Guidice, second in command at OEMC to Executive Director Alicia Tate-Nadeau, is responsible for day-to-day operations at the agency of about 2,500 people, which coordinates public safety during major events in the city. Four managing deputies — traffic management authority, dispatch operations, administration and public safety IT — report to him.
OEMC manages incidents, coordinates events, operates communications systems, and provides technology through departments such as the 911 dispatch center, 311 city services, traffic management authority and public safety IT.
Guidice has worked for the city of Chicago in various departments for nearly three decades. He started in a construction position at the Chicago Board of Education, and also had a stint in operations at the mayor’s office under Mayor Richard M. Daley. He’s been at OEMC since 2005.

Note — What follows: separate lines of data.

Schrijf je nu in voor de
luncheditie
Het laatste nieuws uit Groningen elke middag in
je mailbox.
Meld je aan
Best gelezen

“We have 250 miles of Chicago to keep an eye on,” the 29-year city employee said. “Taste of Chicago is a spectacular event, but it’s not the only thing going on in the city today. We have day-to-day operations, at any given time we could have between 13,000 or 15,000 calls a day coming into our 911 center and another 8,000 calls coming into our 311 center.”
He starts every day with a 5:30 a.m. phone call — 7 a.m. on the weekends — to inform him of what happened overnight, so he’s “not caught off guard.” Carrying a scanner radio with him everywhere he goes, Guidice said he never wants to turn on the news and find out information he should have gotten firsthand.

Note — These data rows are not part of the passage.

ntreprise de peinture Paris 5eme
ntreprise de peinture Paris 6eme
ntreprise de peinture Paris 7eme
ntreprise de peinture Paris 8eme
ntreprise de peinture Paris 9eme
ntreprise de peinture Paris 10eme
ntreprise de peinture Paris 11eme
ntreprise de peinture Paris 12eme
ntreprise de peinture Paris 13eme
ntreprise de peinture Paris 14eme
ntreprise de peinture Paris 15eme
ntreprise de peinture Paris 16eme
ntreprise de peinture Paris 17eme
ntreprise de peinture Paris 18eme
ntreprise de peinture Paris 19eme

Often he even gets called in the middle of the night, noting that, for example, he was woken up when 13 people, including a 3-year-old boy, were shot in Cornell Square Park in September 2013.
“It’s a commitment. It’s a 100 percent commitment, and I’ll tell you that having this job your phone will not stop ringing,” he said. “Don’t expect to sleep at nighttime, you will not get a full night’s rest in this job. A lot of public safety jobs — the police department and the fire department are getting the same calls that we’re getting — but it will keep you up at night.”
OEMC also coordinates major events in the city if more than one agency becomes involved, such as the Department of Streets and Sanitation or even Illinois State Police or the FBI. Those events could range from protests, music festivals and parades, to major weather events or emergency situations.
“We bring everybody to the table to make sure that we have the best possible plan that we can put on paper and put toward any event. … Our bench is deep when it comes to public safety planning in the city of Chicago,” he said, adding the agency regularly hosts workshops — 17 in 2017 — with an aim to increase emergency preparedness.
“Whether it was vehicle ramming an active shooter, whatever type of threat happened around the world or another part of the country, we come back here, we bring it home and we mimic the event, how we would handle it, how we would prepare for it,” he said.
The lifelong Chicagoan, who will celebrate his 50th birthday in August, grew up in Humboldt Park and now lives on Lake Shore Drive in the Loop.